Now that the overarching story of Arcaea is drawing to its end through the new update, we wanted to know what’s on the cards for the future of Arcaea, and whether there will be any further content or additions to the game. Anton explains that ‘the overall ‘full story’ of Arcaea is now complete’ and they ‘don’t plan on releasing any further main story packs with Hikari and Tairitsu’.
However, this doesn’t mean the end of the road, as ‘Arcaea will definitely continue to receive updates and some of the side stories featuring other characters are still to be concluded’, and lowiro would ‘like to give them their own time in the future’. Anton goes on to explain that ‘players still love Arcaea’, and that they’ll ‘still continue to give [you] new songs, contents, collaborations, and features while the team has the capacity’.
In regards to the future of lowiro, Anton shares that after having ‘worked flat-out on [Arcaea] for almost five years’ they’re ‘exhausted’, with the ‘continuous update cycle meaning that finishing every update, including major updates’ ensured they ‘always had something in the works’, even beyond what they were already toiling away on. The studio head also states that ‘first and foremost, lowiro needs a break’ and that they’re ‘looking forward to some hard-earned time off after the release of 4.0’. He does go on to say that ‘what lies beyond that is still, however, a secret for now’.
With the evident passion shown by the team at lowiro, and the years they’ve spent working on Arcaea, there are bound to be plenty of memorable experiences they have shared throughout the process.
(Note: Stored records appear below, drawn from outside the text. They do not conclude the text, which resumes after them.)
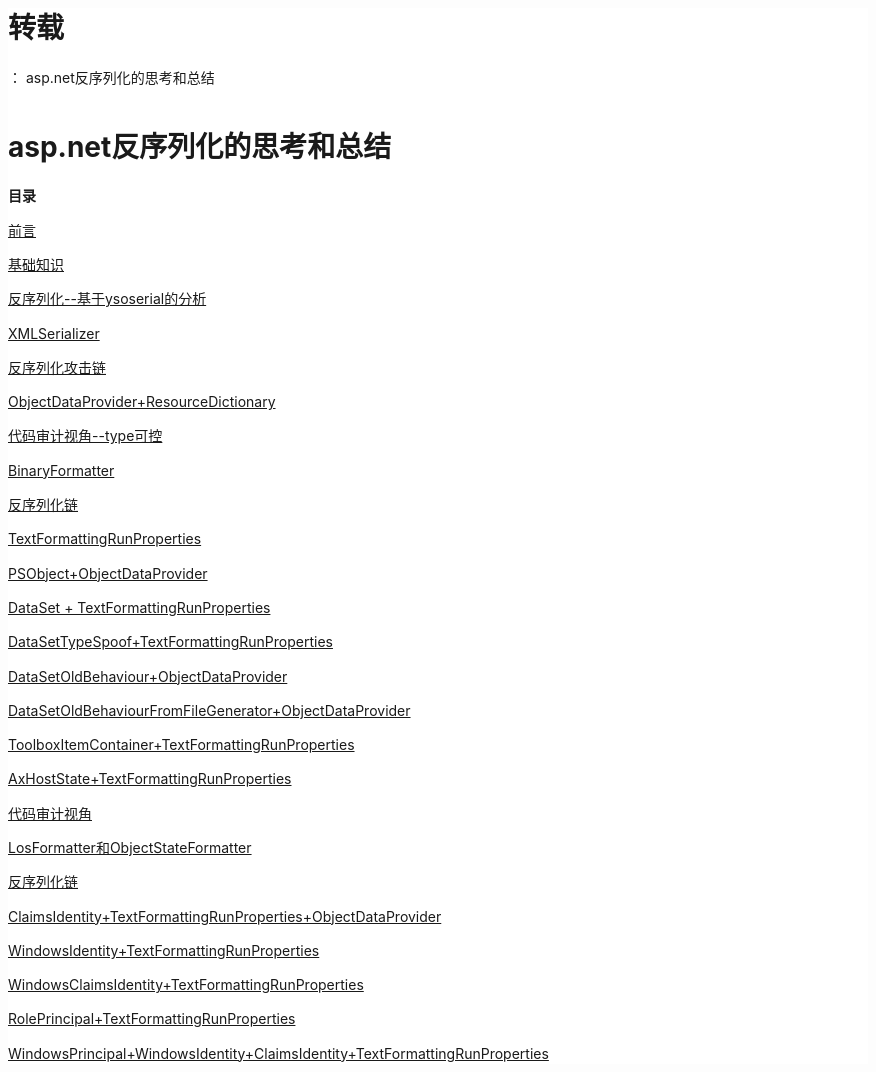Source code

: # 转载
：  asp.net反序列化的思考和总结

# asp.net反序列化的思考和总结

**目录**

[前言](#toc-0)

[基础知识](#toc-1)

[反序列化--基于ysoserial的分析](#toc-2)

[XMLSerializer](#toc-3)

[反序列化攻击链](#toc-4)

[ObjectDataProvider+ResourceDictionary](#ObjectDataProvider%2BResourceDictionary)

[代码审计视角--type可控](#toc-5)

[BinaryFormatter](#toc-6)

[反序列化链](#toc-7)

[TextFormattingRunProperties](#TextFormattingRunProperties)

[PSObject+ObjectDataProvider](#PSObject%2BObjectDataProvider)

[DataSet + TextFormattingRunProperties](#DataSet%20%2B%20TextFormattingRunProperties)

[DataSetTypeSpoof+TextFormattingRunProperties](#DataSetTypeSpoof%2BTextFormattingRunProperties)

[DataSetOldBehaviour+ObjectDataProvider](#DataSetOldBehaviour%2BObjectDataProvider)

[DataSetOldBehaviourFromFileGenerator+ObjectDataProvider](#DataSetOldBehaviourFromFileGenerator%2BObjectDataProvider)

[ToolboxItemContainer+TextFormattingRunProperties](#ToolboxItemContainer%2BTextFormattingRunProperties)

[AxHostState+TextFormattingRunProperties](#AxHostState%2BTextFormattingRunProperties)

[代码审计视角](#toc-8)

[LosFormatter和ObjectStateFormatter](#toc-9)

[反序列化链](#toc-10)

[ClaimsIdentity+TextFormattingRunProperties+ObjectDataProvider](#ClaimsIdentity%2BTextFormattingRunProperties%2BObjectDataProvider)

[WindowsIdentity+TextFormattingRunProperties](#WindowsIdentity%2BTextFormattingRunProperties)

[WindowsClaimsIdentity+TextFormattingRunProperties](#WindowsClaimsIdentity%2BTextFormattingRunProperties)

[RolePrincipal+TextFormattingRunProperties](#RolePrincipal%2BTextFormattingRunProperties)

[WindowsPrincipal+WindowsIdentity+ClaimsIdentity+TextFormattingRunProperties](#WindowsPrincipal%2BWindowsIdentity%2BClaimsIdentity%2BTextFormattingRunProperties)
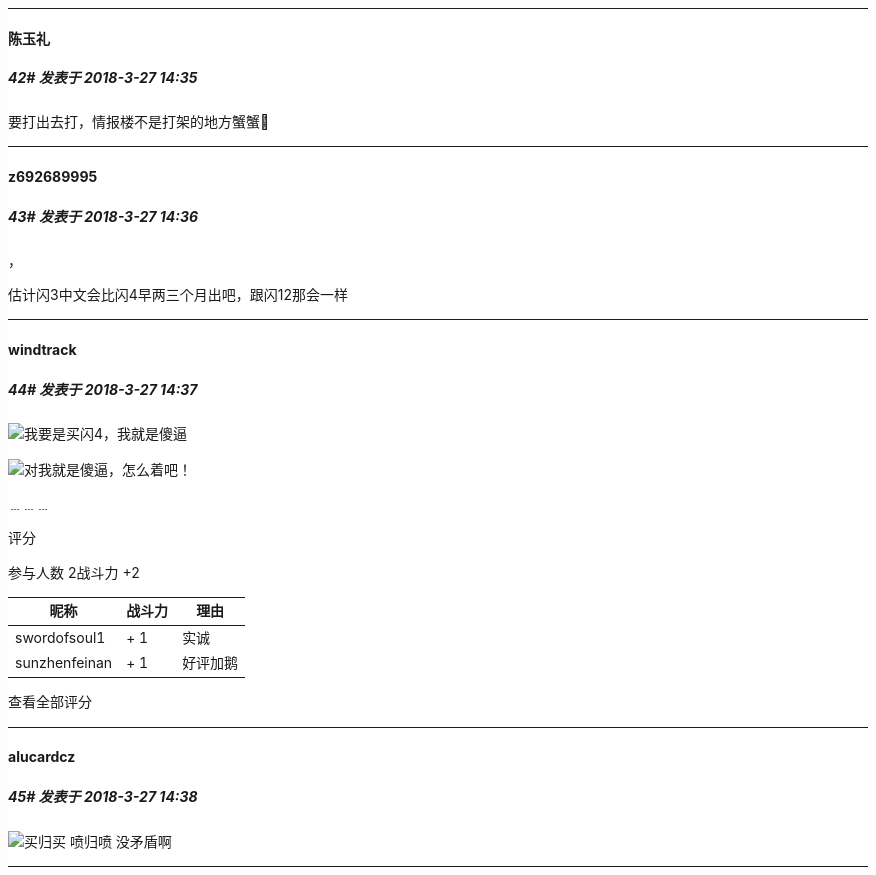 -----

####  陈玉礼  
##### 42#       发表于 2018-3-27 14:35


要打出去打，情报楼不是打架的地方蟹蟹🙏


-----

####  z692689995  
##### 43#       发表于 2018-3-27 14:36

，


估计闪3中文会比闪4早两三个月出吧，跟闪12那会一样


-----

####  windtrack  
##### 44#       发表于 2018-3-27 14:37


<img src="https://static.saraba1st.com/image/smiley/face2017/126.png" referrerpolicy="no-referrer">我要是买闪4，我就是傻逼

<img src="https://static.saraba1st.com/image/smiley/face2017/163.png" referrerpolicy="no-referrer">对我就是傻逼，怎么着吧！


﹍﹍﹍

评分


 参与人数 2战斗力 +2

|昵称|战斗力|理由|
|----|---|---|
| swordofsoul1| + 1|实诚|
| sunzhenfeinan| + 1|好评加鹅|


查看全部评分


-----

####  alucardcz  
##### 45#       发表于 2018-3-27 14:38


<img src="https://static.saraba1st.com/image/smiley/face2017/065.png" referrerpolicy="no-referrer">买归买 喷归喷 没矛盾啊


-----

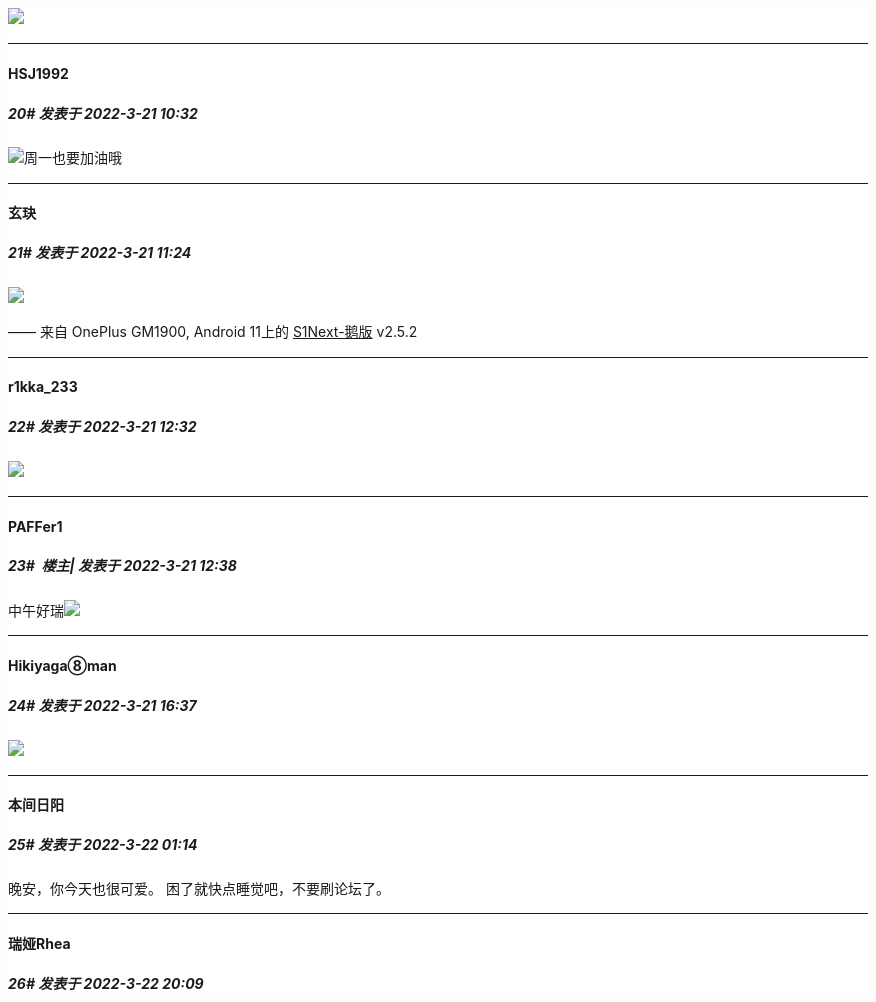 <img src="https://static.saraba1st.com/image/smiley/face2017/071.png" referrerpolicy="no-referrer">

*****

####  HSJ1992  
##### 20#       发表于 2022-3-21 10:32

<img src="https://static.saraba1st.com/image/smiley/face2017/072.png" referrerpolicy="no-referrer">周一也要加油哦

*****

####  玄玦  
##### 21#       发表于 2022-3-21 11:24

<img src="https://static.saraba1st.com/image/smiley/face2017/072.png" referrerpolicy="no-referrer">

—— 来自 OnePlus GM1900, Android 11上的 [S1Next-鹅版](https://github.com/ykrank/S1-Next/releases) v2.5.2

*****

####  r1kka_233  
##### 22#       发表于 2022-3-21 12:32

<img src="https://static.saraba1st.com/image/smiley/face2017/072.png" referrerpolicy="no-referrer">

*****

####  PAFFer1  
##### 23#         楼主| 发表于 2022-3-21 12:38

中午好瑞<img src="https://static.saraba1st.com/image/smiley/face2017/138.png" referrerpolicy="no-referrer">

*****

####  Hikiyaga⑧man  
##### 24#       发表于 2022-3-21 16:37

<img src="https://static.saraba1st.com/image/smiley/face2017/138.png" referrerpolicy="no-referrer">

*****

####  本间日阳  
##### 25#       发表于 2022-3-22 01:14

晚安，你今天也很可爱。
困了就快点睡觉吧，不要刷论坛了。

*****

####  瑞娅Rhea  
##### 26#       发表于 2022-3-22 20:09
When we asked Anton if he has any specific highlights or favourite moments from the time he spent working on the game, he expresses that he thinks both ‘[him]self and many other members of the team would share the same answer’, that ‘speaking to players at conventions is truly the most motivating and enjoyable [experience] as a game developer’.
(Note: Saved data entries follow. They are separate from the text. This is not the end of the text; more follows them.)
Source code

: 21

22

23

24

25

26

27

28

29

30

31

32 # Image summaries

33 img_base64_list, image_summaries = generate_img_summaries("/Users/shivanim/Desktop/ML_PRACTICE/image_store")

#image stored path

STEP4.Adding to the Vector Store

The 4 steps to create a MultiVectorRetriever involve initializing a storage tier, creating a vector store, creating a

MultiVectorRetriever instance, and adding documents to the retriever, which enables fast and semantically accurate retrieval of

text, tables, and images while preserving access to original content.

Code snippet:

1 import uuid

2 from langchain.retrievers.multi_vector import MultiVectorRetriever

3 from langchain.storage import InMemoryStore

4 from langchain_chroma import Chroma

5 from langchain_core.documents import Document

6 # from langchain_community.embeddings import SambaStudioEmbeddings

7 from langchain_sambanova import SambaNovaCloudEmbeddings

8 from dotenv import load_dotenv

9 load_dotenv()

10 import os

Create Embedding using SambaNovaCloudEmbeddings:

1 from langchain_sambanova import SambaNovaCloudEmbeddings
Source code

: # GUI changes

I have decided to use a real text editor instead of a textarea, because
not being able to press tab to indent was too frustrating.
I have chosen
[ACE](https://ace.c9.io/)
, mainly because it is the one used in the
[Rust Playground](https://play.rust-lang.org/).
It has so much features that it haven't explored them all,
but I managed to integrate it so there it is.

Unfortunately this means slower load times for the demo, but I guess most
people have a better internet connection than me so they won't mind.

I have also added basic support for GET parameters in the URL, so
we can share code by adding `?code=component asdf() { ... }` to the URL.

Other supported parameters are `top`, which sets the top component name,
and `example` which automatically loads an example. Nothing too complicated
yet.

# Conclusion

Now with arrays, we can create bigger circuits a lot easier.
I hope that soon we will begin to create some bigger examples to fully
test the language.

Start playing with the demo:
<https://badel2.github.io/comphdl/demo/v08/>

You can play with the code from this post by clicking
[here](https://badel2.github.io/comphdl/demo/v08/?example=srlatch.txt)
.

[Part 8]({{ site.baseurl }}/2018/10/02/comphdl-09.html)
He goes on to say that they ‘often release updates to a huge number of excited players’, enjoying the opportunity to ‘read their feedback and delight online’, but ‘meeting them in person and talking about what they like about the game, what they find the most memorable, [and] what they are looking forward to the most’ is a an experience that ‘truly gives [the team] a reality check and makes [them] the happiest, keeping [them] going through the years’. He goes on to state that the Tokyo Game Show and Arcaea’s offline fan event in 2019 are among their ‘most treasured’ moments, and he’s ‘sure that [they]’ll get to experience many more of these in the future’.
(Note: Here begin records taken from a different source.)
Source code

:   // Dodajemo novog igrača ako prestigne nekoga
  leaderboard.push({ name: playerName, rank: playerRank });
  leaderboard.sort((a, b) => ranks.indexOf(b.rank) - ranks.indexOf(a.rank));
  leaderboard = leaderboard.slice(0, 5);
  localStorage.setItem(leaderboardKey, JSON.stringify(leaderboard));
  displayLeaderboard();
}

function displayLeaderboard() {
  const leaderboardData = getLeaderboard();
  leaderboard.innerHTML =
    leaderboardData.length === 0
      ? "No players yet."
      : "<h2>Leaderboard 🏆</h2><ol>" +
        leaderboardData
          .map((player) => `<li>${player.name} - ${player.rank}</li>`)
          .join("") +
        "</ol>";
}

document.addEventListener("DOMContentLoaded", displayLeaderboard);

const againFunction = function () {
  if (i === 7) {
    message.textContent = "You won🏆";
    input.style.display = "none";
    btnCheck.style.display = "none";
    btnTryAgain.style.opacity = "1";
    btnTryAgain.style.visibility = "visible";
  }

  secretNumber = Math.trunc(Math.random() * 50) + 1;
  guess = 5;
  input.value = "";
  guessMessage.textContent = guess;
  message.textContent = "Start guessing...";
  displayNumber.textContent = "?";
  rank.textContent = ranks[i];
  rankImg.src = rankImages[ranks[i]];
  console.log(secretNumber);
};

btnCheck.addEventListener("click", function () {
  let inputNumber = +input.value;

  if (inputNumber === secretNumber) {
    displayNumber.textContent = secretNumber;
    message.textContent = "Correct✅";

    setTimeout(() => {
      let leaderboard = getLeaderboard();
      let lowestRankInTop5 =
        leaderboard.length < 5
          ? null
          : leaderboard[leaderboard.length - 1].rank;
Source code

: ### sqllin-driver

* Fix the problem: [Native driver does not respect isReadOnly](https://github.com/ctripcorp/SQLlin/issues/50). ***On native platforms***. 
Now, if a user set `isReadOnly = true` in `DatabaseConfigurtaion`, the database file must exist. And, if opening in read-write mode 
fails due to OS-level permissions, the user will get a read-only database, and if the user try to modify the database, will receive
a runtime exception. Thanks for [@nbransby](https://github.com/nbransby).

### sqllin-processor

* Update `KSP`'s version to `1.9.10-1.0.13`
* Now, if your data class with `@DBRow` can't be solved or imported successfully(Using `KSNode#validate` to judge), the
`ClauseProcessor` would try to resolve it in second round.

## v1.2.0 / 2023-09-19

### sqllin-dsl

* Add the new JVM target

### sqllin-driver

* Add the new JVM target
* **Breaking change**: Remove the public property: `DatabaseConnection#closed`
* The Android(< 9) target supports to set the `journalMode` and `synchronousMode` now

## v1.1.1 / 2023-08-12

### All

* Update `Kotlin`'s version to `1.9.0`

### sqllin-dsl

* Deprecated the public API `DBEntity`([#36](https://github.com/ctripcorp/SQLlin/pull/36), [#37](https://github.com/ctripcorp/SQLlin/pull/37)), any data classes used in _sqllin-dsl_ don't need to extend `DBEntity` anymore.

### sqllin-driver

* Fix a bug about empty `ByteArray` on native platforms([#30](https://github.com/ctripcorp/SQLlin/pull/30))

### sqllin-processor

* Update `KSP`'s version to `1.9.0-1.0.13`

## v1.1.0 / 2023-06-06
Having been given the chance to talk to Anton about all of this, it’s clear to us that what makes Arcaea special goes far beyond its unique origins, brilliant tracklist, fast-paced gameplay, and wonderful story. The passion shown by lowiro and Anton himself, along with the enthusiastic community that has supported the game throughout its lifetime, and all the wonderful artists and musicians that have come together to contribute to the project, truly enhances the magic of this outlier in the arcade rhythm genre.
Though the overarching story of Hikari and Tairitsu may be coming to an end, Arcaea will undoubtedly live on through its attentive creators and adoring fanbase, and we truly can’t wait to see what’s on the horizon for the future of lowiro.